Oh, one more question, can i get closer than 1:1??

thanks


----------



## Dwig (Aug 11, 2009)

avilamillar said:


> Ok, thank you  so with this lense extension it should focus like the new 60mm f/2.8, isnt it?



yes, except that you have to shuffle the extension tube in an out as you cross the 1:2 barrier.

Getting closer than 1:1 requires a bit of a different approach if you want to go much past it. To go a little beyond 1:1 you could add a second extension tube.

To get much higher magnifications you could start out by using a BR-2a reversing ring (Nikon's designation). This mounts your 55mm Micro-Nikkor backwards. If mounted directly on the body you will get around 1:1 or a bit higher magnification. Add an extension tube, like the M2, and you begin to get into true photomacrography. The downside of this approach is that the lens is completely disconnected from the body and you must manually open the aperture to focus and then manually close it to shoot.

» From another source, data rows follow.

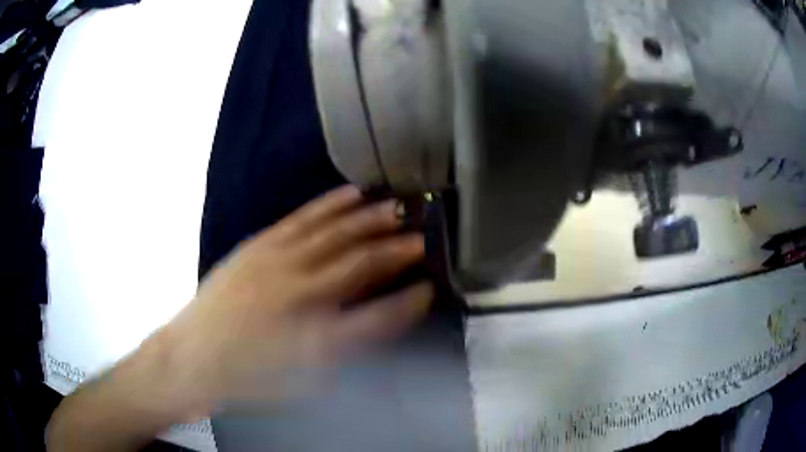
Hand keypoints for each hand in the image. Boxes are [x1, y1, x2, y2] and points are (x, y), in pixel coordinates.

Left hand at [161, 185, 432, 411]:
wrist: (193, 356)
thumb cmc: (250, 379)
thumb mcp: (302, 381)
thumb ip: (342, 350)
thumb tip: (376, 320)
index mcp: (315, 338)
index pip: (378, 317)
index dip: (409, 302)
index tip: (431, 288)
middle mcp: (301, 294)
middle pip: (360, 264)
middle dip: (398, 250)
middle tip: (425, 237)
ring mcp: (278, 263)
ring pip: (335, 234)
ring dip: (372, 220)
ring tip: (400, 208)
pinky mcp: (260, 245)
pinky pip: (302, 218)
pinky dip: (331, 204)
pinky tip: (352, 193)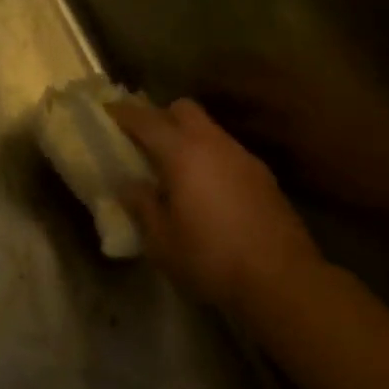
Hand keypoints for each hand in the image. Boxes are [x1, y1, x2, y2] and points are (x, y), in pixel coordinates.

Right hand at [111, 98, 329, 312]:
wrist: (281, 279)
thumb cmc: (210, 258)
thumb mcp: (161, 241)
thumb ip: (142, 206)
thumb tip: (130, 185)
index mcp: (183, 154)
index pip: (146, 120)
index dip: (123, 113)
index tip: (107, 112)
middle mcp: (214, 145)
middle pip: (184, 109)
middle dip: (161, 116)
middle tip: (143, 141)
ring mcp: (243, 157)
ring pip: (209, 130)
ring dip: (188, 138)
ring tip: (174, 169)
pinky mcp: (263, 176)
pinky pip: (227, 152)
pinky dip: (210, 158)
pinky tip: (206, 189)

Second, the lens' focusing ring will not adjust magnification/focus. You have a fixed focus system. At these magnifications, anything from near 1:1 and higher, to focus by moving the whole camera/lens combination in and out or by moving the subject. To get a continously adjustable system you would use a bellows unit like Nikon's PB-6. The PB-6 provides a wide range of extension and has its own lens reversing ability eliminating the need for the BR-2a ring. Earlier bellows required the BR-2a when you want to reverse the lens.


----------



## Garbz (Aug 12, 2009)

Bellows would help get you past the 1:1 mag ratio, but you use a lot of light when exceeding the lens specs.


----------



## Dwig (Aug 12, 2009)

Garbz said:


> Bellows would help get you past the 1:1 mag ratio, but you use a lot of light when exceeding the lens specs.

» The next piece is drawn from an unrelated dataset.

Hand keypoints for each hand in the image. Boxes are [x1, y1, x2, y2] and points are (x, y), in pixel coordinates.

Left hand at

You do loose a lot of lit in extreme macro (true photomacrography), but not because you are exceeding some lens specification. Its simple physics.

Exposure is not actually controlled by the lens' f/stop; its controlled by the effective f/stop. The format being the ration between the focal length and the aperture diameter (f=focal length and d=diameter hence f/d hence values like f/4...). The effective f/stop being the distance between the lens and the film (focal length plus extension from infinity focus) divided by the aperture diameter. 

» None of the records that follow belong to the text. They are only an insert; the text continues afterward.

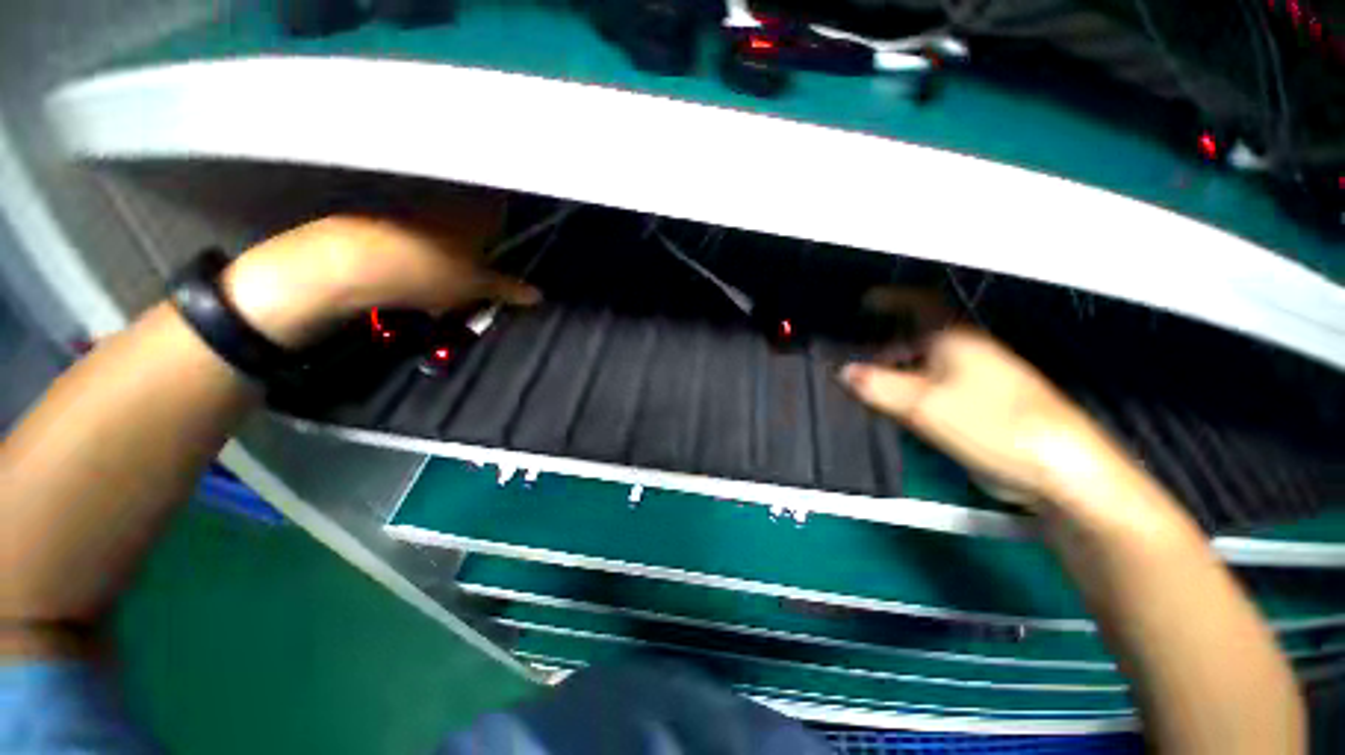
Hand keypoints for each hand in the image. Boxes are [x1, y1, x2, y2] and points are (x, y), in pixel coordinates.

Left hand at [221, 195, 538, 347]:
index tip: (510, 247)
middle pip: (475, 221)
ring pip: (447, 229)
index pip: (502, 210)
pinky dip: (428, 252)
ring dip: (455, 252)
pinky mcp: (389, 220)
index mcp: (475, 214)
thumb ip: (508, 289)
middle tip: (483, 276)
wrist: (350, 264)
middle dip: (482, 246)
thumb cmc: (428, 272)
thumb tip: (539, 295)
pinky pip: (421, 234)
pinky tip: (423, 276)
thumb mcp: (476, 287)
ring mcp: (416, 208)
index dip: (508, 227)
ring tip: (452, 284)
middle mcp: (448, 203)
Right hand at [841, 327, 1123, 512]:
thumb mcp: (923, 404)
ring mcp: (977, 379)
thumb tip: (845, 373)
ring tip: (868, 389)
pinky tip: (898, 410)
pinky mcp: (981, 405)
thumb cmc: (990, 422)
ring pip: (925, 366)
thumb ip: (878, 386)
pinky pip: (935, 389)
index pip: (920, 303)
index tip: (864, 301)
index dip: (892, 298)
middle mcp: (967, 351)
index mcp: (956, 338)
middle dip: (884, 347)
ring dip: (896, 372)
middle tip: (855, 361)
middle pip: (917, 338)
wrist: (1057, 467)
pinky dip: (911, 393)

As you extend the lens from its infinity focus position it becomed effectively slower. If you focus to 1:1 purely by extension (no internal shifting element focal length change) a lens become 2 stops slower than it was at infinity. At 4x magnification, you've lost another 2 stops or 4 stops total.


----------



## avilamillar (Aug 12, 2009)

ohh ok... now im understanding better all this 

So i can put M2+M2+lens and it will give me a little more than 1:1 but i didnt really understand the second (sorry for that, im starting in photography) i put the BR-2a reversing ring directly in the camera then i mount the lense backwards there, and then i put the M2 to the lens, so it will be BR-2a+lense(backwards)+M2 

Thank you for the help i really appreciate it.


----------



## avilamillar (Aug 12, 2009)

A few days ago i ordered Understanding Close-up Photography book by Bryan Peterson, im going to read it and maybe ill understand better.


----------



## Garbz (Aug 13, 2009)

Thanks for the explanation Dwig. I used the term "exceeding specification" as widely as making it somehow go closer than 1:2. I.e. any extension tube or bellows


----------



## Dwig (Aug 13, 2009)

avilamillar said:


> ohh ok... now im understanding better all this
> 
> So i can put M2+M2+lens and it will give me a little more than 1:1 but i didnt really understand the second (sorry for that, im starting in photography) i put the BR-2a reversing ring directly in the camera then i mount the lense backwards there, and then i put the M2 to the lens, so it will be BR-2a+lense(backwards)+M2
> 
> Thank you for the help i really appreciate it.



When using extension tubes, they always go between the lens and the camera body, regardless of whether the lens is "mounted normally" or mounted reversed using a BR-2a ring. Usable patterns are:

body - BR-2a - reversed lens
body - M2 - BR-2a - reversed lens
body - M2 - M2 - BR-2a - reversed lens
body - M2 - normally mounted lens
body - M2 - M2 - normally mounted lens
and so forth.

When mounting a reversing adapter directly on a modern body, you must use the BR-2a ring and not the older BR-2 ring. The old version can damage some bodies.


----------



## avilamillar (Aug 14, 2009)

Ohh ok ok thank you for the explanation and tip... my lense will arrive in a few hours


----------